Transactions involving critical power, water and port infrastructure will now undergo an extra layer of scrutiny following the creation of a new body to assess sales of important assets for any national security risks which the transaction in question might raise.
Following last year’s veto of the sale of NSW-based power company Ausgrid to Chinese interests on the grounds of national security, the government has announced that a new Critical Infrastructure Centre would be established within the Attorney General’s department.
Set to become a focal point of the country's strategy for managing risks associated with national security from an infrastructure perspective, the new body will assess significant transaction proposals and advise the government about any national security implications associated with the transaction in question.
The Centre will also develop a register of assets which are considered to be critical which the government says will enable a consolidated view of infrastructure ownership in high-risk sectors across the country.
In a joint statement, Attorney General George Brandis and Treasurer Scott Morrison said national security risks associated with important assets were growing and evolving.
“With increased privatisation, supply chain arrangements being outsourced and offshored, and the shift in our international investment profile, Australia's national critical infrastructure is more exposed than ever to sabotage, espionage and coercion,” the statement read.
“We need to manage these risks by adopting a coordinated and strategic framework. This challenge is not something the Commonwealth can address alone.”
The moves follow controversy last year over Morrison’s rejection of the sale of NSW state power company Ausgrid to either Chinese state owned company State Grid or Hong Kong-based Cheung Kong Infrastructure on national security grounds.

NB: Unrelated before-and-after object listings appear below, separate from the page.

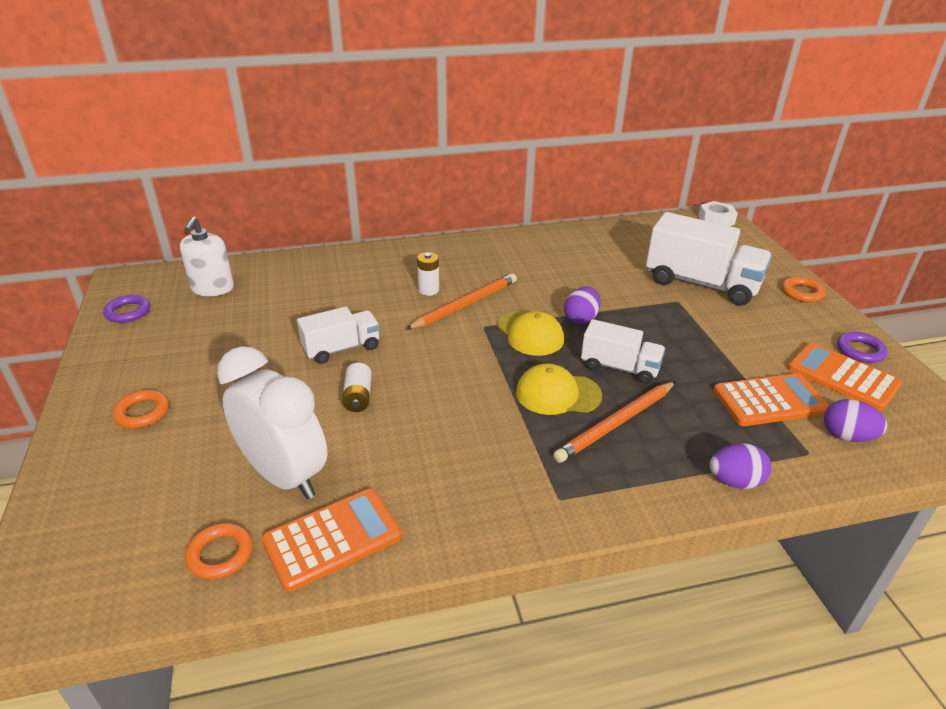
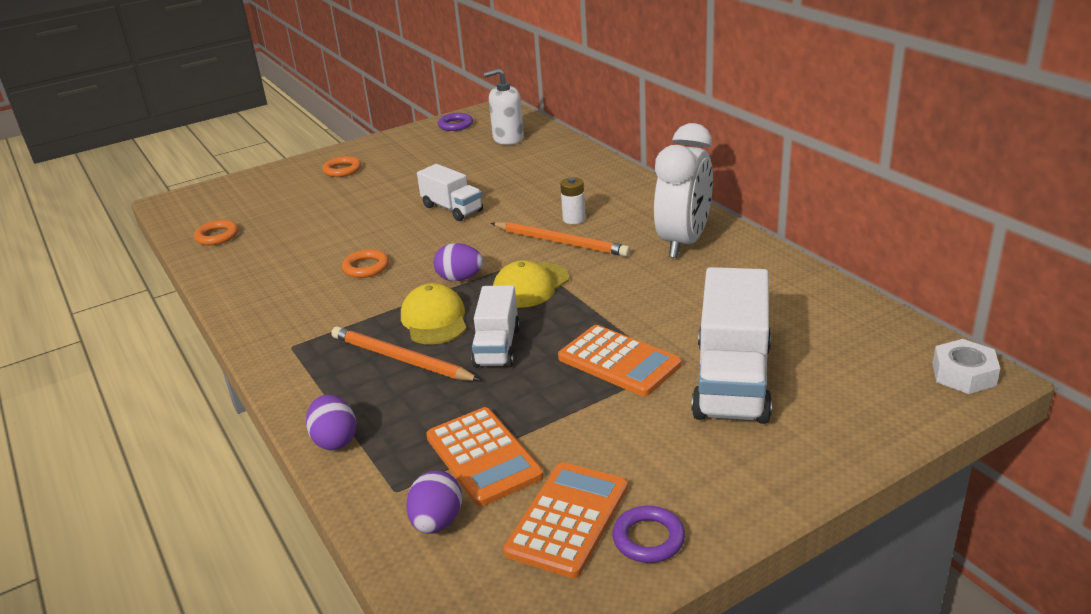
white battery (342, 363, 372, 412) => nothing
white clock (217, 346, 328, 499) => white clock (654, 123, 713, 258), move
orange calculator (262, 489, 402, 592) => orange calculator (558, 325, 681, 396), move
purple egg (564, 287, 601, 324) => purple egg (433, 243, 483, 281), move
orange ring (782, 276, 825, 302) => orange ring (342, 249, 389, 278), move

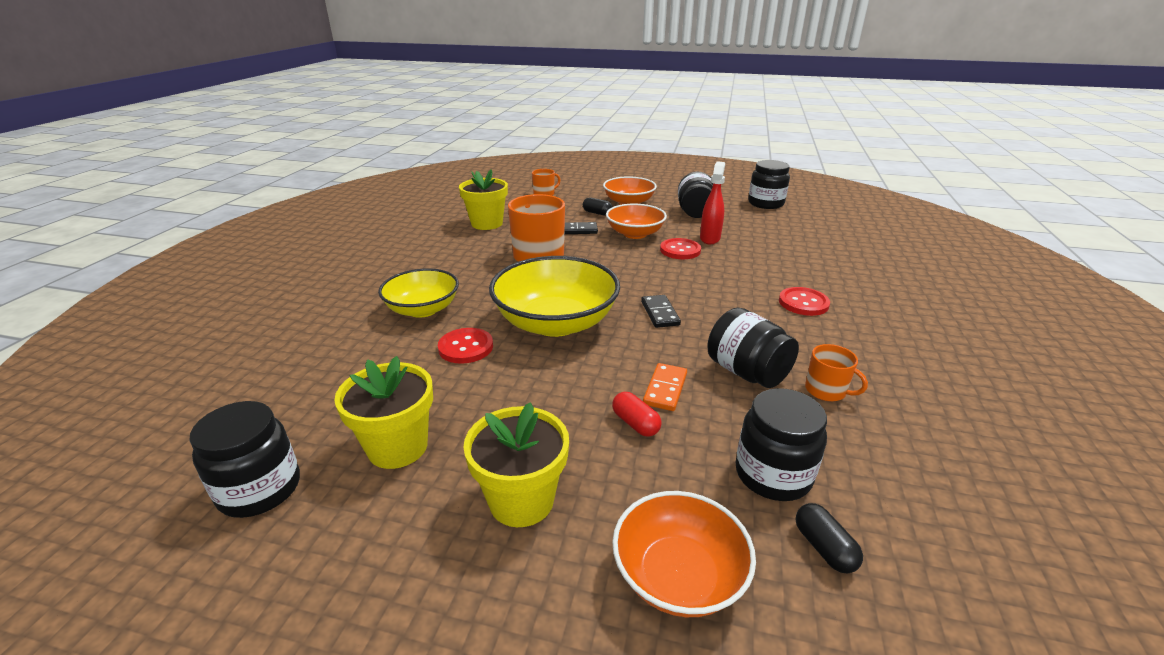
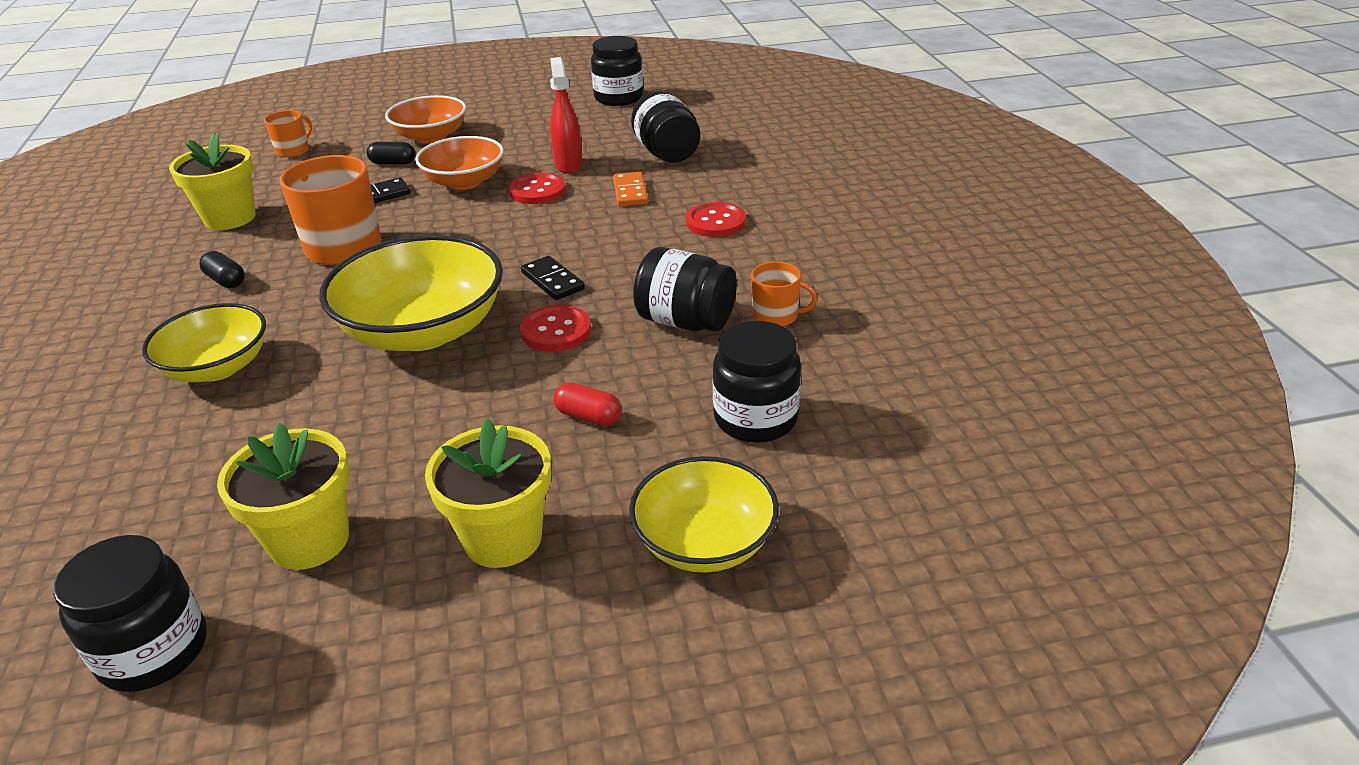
red button (438, 328, 493, 364) => red button (520, 305, 591, 352), move
orange domino (643, 363, 687, 411) => orange domino (613, 172, 648, 206), move
black jar (678, 172, 713, 218) => black jar (631, 91, 700, 163), move
black capsule (795, 503, 863, 573) => black capsule (199, 251, 245, 288), move
orange bowl (612, 491, 756, 617) => yellow bowl (629, 456, 779, 573)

Australia’s national security considerations have become more complicated in light of the growing risk of confrontation over territorial disputes in the South-East China Sea.
In such an event, some analysts fear that China could exploit any control which it exerts over critical assets to its own advantage.
Whilst the new centre will initially focus on electricity, water assets and ports, the government says it will consult with states and territories to think about any other sectors which demand attention.
The Centre will shortly release a discussion paper outlining the challenges which Australia faces in terms of national infrastructure security and will ask for feedback.